A systematic review and updated clinical practice guidelines published in an article in The Journal of the American Dental Association give a clear indication to dental professionals of the benefit of the use of sealants in preventing and managing occlusal cavities in children and adolescents.
“The guidelines show that sealants are more effective in managing pit and fissure caries than fluoride treatments, such as varnish,” said Dr John Timothy Wright, a professor at the University of North Carolina School of Dentistry and lead author of the article.

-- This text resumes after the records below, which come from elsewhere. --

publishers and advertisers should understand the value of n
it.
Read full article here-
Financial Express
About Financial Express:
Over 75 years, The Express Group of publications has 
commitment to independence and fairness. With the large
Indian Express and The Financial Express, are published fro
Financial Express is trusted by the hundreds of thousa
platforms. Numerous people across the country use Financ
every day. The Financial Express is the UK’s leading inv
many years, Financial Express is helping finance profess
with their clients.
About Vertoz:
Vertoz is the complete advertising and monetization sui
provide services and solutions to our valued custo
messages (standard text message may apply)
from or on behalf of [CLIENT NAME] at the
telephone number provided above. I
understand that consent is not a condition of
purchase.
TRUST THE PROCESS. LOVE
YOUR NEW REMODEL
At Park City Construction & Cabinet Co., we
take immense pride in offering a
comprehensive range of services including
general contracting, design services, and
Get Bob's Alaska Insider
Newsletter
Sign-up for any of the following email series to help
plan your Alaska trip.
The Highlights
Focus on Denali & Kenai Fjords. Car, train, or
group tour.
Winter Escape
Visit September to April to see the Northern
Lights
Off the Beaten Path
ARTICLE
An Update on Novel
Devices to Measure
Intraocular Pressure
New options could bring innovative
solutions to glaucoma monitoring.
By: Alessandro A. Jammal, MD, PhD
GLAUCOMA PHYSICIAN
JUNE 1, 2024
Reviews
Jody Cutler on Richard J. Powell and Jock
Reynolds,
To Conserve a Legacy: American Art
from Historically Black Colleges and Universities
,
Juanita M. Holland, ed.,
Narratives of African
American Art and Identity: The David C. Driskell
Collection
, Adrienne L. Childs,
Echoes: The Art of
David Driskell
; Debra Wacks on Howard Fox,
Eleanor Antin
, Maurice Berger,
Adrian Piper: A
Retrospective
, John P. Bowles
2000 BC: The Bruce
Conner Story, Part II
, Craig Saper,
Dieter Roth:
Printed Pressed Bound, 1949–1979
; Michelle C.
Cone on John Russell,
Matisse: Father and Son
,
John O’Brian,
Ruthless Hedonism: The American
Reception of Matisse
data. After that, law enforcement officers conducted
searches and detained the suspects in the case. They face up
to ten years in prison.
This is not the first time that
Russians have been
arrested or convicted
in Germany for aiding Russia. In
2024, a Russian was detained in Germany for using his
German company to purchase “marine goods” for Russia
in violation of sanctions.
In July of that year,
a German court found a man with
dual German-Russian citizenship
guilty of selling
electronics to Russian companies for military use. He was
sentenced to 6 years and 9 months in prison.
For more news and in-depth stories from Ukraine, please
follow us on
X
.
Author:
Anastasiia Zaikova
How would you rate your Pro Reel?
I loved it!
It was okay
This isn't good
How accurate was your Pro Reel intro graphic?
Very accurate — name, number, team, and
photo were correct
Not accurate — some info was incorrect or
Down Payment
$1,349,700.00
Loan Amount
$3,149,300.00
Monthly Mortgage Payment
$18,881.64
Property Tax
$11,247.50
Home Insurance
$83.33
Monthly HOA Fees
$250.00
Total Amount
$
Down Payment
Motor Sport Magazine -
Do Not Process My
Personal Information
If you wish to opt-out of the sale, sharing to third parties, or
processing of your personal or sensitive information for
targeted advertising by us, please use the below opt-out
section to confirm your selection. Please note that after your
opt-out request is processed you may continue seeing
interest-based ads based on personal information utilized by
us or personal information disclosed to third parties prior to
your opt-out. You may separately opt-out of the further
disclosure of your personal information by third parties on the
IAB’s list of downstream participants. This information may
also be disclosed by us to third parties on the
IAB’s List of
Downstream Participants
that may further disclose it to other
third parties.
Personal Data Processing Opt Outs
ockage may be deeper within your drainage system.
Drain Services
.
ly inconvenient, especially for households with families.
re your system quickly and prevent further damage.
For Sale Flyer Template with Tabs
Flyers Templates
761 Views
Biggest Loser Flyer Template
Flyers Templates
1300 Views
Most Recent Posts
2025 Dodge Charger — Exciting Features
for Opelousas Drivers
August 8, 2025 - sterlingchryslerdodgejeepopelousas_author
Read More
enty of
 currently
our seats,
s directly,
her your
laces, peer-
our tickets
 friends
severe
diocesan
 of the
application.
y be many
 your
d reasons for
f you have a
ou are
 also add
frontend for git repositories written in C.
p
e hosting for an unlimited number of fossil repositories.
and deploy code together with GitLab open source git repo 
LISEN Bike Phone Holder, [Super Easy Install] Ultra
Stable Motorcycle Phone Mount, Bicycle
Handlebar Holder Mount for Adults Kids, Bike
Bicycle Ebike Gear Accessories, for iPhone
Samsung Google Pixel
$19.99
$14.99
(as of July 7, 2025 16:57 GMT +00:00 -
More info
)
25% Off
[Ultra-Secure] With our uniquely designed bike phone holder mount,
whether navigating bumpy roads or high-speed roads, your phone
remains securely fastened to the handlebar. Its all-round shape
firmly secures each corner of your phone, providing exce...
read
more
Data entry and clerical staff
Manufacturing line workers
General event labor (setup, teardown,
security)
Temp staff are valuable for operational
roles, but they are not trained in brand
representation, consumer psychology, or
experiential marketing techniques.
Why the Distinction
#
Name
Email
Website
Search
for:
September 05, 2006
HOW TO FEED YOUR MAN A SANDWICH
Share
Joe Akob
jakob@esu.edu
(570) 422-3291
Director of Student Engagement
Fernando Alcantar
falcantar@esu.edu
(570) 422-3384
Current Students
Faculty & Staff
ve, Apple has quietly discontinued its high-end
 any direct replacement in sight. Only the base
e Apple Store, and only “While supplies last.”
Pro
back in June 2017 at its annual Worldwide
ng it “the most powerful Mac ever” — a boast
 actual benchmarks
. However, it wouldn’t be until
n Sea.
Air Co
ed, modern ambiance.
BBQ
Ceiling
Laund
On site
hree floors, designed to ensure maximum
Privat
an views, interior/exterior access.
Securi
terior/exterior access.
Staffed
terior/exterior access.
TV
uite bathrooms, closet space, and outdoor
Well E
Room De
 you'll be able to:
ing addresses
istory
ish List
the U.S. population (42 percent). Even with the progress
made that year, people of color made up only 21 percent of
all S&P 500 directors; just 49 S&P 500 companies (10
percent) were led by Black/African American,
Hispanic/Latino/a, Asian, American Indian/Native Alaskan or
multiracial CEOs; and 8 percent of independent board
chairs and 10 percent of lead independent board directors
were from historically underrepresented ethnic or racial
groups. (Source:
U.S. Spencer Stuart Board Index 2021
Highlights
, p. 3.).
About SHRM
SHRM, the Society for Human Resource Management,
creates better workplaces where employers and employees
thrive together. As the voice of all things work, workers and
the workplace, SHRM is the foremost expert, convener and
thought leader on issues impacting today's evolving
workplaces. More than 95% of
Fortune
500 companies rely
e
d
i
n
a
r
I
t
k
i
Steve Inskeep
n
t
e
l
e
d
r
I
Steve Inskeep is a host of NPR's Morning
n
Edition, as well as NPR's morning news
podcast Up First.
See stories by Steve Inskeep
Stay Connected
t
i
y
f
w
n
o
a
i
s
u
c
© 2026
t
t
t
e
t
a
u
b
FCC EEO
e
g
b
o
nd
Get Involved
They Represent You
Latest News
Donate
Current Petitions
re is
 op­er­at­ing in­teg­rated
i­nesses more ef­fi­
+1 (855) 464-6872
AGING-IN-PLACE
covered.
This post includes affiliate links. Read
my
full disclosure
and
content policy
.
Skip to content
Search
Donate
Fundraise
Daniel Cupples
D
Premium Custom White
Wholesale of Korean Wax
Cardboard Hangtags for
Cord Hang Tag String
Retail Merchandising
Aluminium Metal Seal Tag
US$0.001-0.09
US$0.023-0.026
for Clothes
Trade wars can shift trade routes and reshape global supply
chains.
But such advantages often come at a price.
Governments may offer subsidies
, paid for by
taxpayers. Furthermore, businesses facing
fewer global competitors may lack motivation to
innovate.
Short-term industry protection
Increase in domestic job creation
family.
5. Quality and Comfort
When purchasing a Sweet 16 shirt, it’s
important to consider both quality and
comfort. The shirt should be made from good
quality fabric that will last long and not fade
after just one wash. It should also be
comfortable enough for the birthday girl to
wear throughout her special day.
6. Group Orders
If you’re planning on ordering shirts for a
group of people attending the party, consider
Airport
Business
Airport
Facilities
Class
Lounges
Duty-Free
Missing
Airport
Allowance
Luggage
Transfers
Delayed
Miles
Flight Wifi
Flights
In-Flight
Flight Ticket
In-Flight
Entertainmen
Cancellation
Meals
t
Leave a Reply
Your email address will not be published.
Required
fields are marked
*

The American Dental Association’s Council on Scientific Affairs and Center for Evidence-Based Dentistry, in collaboration with the American Academy of Pediatric Dentistry, convened a working group to update sealant guidelines, which the Council first developed in 2008. The working group, which included clinical experts, stakeholders and methodologists, undertook a systematic review that informed development of the evidence-based guidelines.
The group’s literature search identified 23 relevant clinical trials evaluating sealants and their ability to prevent or manage dental cavities for two years or longer, and the group included the data from all of the clinical trials in their analysis, Dr Wright said.
The analysis indicated that children treated with sealants have about a 70-80% reduction in the incidence of occlusal cavities compared with children that do not receive sealants. There were no reports of any adverse outcomes or health concerns related to the use of pit and fissure sealants, adding further to the merit of using sealants as a routine part of preventive dental services.